While BCRA has proven successful, the recent growth of political committees commonly known as "527" groups, referring to their tax-exempt status under Section 527 of the Internal Revenue Code, having emerged as a new vehicle for raising and spending illegal soft money. 527 groups supporting both presidential candidates illegally raised and spent tens of millions of dollars in soft money on ads and partisan voter mobilization efforts to influence the presidential election. At the core of the financing of these 527 groups was a relatively small number of very wealthy individuals making very wealthy soft money contributions. Four individuals alone gave a combined total of $78 million to these groups! The Federal Election Commission (FEC) has shamefully failed to do it's [sic] job to require these obviously political groups to register as political committees, which would obligate them to comply with the Federal Election Campaign Act of 1974.

Contrary to the opinions of those opposed to campaign finance reform, the 527 issue as nothing to do with BCRA. It has everything to do with the original 1974 campaign finance law and the failure of the FEC to do its job to properly regulate the activities of these groups. The BCRA reforms continue to function, despite the presence of the 527 groups. It is significant that FEC-registered hard money contributions to the 2004 presidential campaign has outnumbered the 527 political groups spending by a factor of seven at the last count.

Because the FEC has failed to properly enforce federal law and require the 527 groups to register as political committees, I have introduced legislation along with Senator Feingold that would require all 527s to register as political committees unless they raise and spend money solely in connection with non-Federal candidate elections. It is unfortunate that the Congress must take legislative action requiring the FEC to properly enforce the law, but we cannot allow the obstinate acts of non-elected commissioners to obstruct the law and to dilute the influence that average Americans have in determining who will lead their country.

Again, thank you for contacting me regarding campaign finance reform. Please feel free to contact me on this or any other matter of concern.


John McCain
United States Senator


This is completely irrelevant to the letter I sent. I demanded that he fight to keep the FEC's hands off bloggers' First Amendment rights. I wrote nothing about 527 groups. Sadly, I didn't think to copy and save the original letter. Hey, I didn't get replies from Eddie Bernice Johnson, my own Congressional representative at one time, in response to a couple of letters I sent her. I didn't expect one from an Arizona Senator.

One can easily get the impression that the letter wasn't read at all, that McCain's staffers simply plucked the addresses from all recent emails with the "campaign finance" tag selected, and cranked out a letter on McCain's concerns rather than ours.
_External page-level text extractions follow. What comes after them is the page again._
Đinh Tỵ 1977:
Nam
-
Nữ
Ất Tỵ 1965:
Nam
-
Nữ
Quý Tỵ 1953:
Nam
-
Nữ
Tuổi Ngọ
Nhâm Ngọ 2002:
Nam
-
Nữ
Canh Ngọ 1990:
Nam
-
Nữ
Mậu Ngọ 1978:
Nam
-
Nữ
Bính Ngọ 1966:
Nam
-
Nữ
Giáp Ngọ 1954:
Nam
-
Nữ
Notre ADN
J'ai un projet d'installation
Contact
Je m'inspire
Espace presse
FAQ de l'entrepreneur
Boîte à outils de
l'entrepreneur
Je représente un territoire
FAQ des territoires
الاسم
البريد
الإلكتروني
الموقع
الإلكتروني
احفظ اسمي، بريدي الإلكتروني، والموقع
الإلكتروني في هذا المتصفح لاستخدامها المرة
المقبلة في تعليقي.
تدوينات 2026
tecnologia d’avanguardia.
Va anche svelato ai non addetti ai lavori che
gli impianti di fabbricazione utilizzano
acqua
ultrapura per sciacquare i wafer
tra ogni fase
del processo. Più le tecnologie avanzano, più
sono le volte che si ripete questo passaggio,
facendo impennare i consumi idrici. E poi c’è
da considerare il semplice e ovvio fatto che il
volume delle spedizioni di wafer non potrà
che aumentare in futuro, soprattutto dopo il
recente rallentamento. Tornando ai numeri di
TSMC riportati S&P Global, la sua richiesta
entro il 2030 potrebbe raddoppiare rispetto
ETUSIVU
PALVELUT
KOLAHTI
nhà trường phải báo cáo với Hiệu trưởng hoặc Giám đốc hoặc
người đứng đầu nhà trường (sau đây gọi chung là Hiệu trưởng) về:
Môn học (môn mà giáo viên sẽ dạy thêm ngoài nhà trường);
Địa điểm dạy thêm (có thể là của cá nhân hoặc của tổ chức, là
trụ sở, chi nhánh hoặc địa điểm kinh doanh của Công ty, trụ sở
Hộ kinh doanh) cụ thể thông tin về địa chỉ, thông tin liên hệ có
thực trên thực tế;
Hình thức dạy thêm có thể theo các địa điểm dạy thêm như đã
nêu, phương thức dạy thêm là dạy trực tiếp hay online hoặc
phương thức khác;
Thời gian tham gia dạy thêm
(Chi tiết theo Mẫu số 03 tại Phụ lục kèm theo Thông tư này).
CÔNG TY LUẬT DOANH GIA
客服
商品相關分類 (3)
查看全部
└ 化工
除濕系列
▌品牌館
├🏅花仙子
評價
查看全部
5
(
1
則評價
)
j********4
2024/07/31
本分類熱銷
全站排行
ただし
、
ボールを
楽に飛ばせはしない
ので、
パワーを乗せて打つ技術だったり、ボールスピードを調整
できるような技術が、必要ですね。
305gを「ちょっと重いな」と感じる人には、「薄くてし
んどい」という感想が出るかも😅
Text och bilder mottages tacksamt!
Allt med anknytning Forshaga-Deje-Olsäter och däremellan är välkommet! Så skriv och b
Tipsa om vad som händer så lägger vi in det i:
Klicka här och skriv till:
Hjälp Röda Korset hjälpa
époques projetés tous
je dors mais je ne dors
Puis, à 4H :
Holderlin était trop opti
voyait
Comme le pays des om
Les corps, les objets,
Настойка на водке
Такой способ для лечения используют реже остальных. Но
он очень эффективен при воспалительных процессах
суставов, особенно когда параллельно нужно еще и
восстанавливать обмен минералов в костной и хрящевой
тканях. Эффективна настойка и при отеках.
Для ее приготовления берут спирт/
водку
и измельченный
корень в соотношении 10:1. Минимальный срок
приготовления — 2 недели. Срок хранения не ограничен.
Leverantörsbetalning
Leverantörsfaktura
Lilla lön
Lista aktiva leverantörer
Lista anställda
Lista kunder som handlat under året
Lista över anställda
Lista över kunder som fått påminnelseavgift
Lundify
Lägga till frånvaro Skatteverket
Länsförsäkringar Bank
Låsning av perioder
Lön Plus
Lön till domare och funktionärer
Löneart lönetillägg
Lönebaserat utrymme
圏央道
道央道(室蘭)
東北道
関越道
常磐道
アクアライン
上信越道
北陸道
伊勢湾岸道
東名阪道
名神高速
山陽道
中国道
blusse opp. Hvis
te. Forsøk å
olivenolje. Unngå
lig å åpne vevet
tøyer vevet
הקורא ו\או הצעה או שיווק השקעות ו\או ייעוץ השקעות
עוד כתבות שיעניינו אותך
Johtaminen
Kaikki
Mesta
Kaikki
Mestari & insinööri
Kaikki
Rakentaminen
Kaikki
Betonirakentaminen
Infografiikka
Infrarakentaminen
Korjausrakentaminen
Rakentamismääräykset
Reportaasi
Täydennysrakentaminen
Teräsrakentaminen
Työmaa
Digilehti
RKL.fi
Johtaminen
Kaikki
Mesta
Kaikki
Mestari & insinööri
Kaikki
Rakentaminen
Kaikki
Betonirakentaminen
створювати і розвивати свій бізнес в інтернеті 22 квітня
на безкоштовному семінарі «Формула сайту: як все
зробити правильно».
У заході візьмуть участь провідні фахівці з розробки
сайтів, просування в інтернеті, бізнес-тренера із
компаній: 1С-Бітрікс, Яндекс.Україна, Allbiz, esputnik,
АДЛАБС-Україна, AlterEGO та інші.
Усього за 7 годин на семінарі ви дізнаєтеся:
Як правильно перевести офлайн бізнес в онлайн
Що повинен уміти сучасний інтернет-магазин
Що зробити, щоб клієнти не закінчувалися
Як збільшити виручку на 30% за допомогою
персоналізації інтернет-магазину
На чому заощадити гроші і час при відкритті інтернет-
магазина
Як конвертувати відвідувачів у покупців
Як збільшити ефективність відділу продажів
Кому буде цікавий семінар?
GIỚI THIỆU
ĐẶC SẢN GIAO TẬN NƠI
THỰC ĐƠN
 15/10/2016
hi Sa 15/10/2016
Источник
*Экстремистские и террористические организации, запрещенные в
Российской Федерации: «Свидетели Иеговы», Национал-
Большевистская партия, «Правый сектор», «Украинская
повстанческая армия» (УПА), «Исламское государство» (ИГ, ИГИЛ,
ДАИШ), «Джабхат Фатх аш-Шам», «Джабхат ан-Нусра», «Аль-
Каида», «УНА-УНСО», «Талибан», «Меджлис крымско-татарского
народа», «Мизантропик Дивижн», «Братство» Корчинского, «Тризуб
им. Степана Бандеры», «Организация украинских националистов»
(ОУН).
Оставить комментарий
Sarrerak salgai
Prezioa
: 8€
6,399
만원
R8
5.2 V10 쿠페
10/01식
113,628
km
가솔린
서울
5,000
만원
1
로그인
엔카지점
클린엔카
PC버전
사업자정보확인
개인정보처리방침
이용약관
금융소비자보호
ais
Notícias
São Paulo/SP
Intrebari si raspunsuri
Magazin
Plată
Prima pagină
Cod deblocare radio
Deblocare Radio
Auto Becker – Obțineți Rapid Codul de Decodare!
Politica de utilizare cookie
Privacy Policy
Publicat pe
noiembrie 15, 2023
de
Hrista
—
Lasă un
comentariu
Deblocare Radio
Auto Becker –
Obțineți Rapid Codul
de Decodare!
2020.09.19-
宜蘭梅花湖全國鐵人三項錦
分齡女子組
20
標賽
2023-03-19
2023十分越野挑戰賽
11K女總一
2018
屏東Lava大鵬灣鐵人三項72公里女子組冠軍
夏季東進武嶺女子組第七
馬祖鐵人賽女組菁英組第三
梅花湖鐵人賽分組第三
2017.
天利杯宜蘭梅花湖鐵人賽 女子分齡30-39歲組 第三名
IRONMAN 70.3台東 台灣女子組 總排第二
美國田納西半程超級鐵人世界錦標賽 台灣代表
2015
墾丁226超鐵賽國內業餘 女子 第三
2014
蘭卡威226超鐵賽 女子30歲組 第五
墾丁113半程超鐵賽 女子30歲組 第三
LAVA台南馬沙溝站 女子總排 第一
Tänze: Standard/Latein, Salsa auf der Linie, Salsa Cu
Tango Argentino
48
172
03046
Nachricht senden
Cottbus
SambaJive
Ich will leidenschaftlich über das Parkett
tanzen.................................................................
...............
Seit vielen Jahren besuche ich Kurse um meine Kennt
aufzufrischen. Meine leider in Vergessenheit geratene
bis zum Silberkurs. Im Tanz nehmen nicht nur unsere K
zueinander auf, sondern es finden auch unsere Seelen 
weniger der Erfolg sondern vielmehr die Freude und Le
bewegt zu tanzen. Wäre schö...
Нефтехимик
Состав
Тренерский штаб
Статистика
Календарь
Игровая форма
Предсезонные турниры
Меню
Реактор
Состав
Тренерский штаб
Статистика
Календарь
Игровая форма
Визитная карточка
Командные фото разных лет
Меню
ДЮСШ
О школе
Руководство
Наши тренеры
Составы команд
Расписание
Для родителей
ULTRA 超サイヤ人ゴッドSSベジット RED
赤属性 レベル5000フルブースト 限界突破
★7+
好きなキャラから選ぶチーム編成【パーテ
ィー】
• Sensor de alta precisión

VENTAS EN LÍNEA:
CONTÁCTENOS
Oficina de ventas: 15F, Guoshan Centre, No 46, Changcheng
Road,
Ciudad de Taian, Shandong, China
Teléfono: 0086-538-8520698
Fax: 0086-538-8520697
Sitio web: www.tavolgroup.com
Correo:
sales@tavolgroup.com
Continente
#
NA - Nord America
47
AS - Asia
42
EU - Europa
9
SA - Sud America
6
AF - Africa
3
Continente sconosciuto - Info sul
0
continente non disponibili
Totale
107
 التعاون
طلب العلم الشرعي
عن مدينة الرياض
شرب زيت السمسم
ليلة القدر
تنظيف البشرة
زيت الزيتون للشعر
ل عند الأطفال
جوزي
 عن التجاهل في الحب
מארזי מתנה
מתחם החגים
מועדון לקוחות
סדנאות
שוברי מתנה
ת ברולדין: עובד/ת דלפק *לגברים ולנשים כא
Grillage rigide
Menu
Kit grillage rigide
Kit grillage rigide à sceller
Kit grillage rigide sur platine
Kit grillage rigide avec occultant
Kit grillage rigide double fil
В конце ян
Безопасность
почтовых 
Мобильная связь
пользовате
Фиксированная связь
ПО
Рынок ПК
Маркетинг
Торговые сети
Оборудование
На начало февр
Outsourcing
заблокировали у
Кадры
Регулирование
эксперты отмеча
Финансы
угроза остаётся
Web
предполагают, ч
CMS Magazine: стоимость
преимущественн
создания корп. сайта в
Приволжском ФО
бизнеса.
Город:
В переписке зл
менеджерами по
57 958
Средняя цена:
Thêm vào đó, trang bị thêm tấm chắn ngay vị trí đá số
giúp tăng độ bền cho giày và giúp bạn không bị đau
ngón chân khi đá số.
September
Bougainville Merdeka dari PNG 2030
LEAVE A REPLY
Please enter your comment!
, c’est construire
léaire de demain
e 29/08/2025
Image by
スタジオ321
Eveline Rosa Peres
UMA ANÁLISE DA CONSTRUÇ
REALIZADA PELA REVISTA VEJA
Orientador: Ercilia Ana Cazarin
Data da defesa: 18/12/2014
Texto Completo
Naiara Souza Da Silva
The letter has its share of fiskable points, including:

  • Claiming that 527s violate the 1974 FECA without citing at least a smidgen of chapter and verse (would love to see an analysis by a learned scholar).
  • The impropriety of quoting the sum of 527 donations from four individuals without quoting the sum garnered by all others.
  • The assumption that the FEC should place the same regulations on ALL 527s. A George Soros punditfest is not the same thing as a bunch of veterans getting on TV to tell people that they're being lied about by a presidential candidate. If the idea is to target the megarich few, then why target the vast majority of 527 donors?
  • The statistic that hard money outnumbers 527 money by 7 to 1 doesn't exactly make the 527 menace look all that alarming.

One more thing: a tax code with at least 527 sections needs to be carpet-bombed.

Update: I recall that in my original letter to Senator McCain I stated that BCRA should be amended to guard against the sort of FEC "mission creep" described in Declan McCullagh's The Coming Crackdown on Blogging. Interpret that not as an endorsement of BCRA but as a temporary measure. The long-term solution calls for replacing BCRA and FECA with election laws that, among other things, respect the difference between campaign finance and the free press.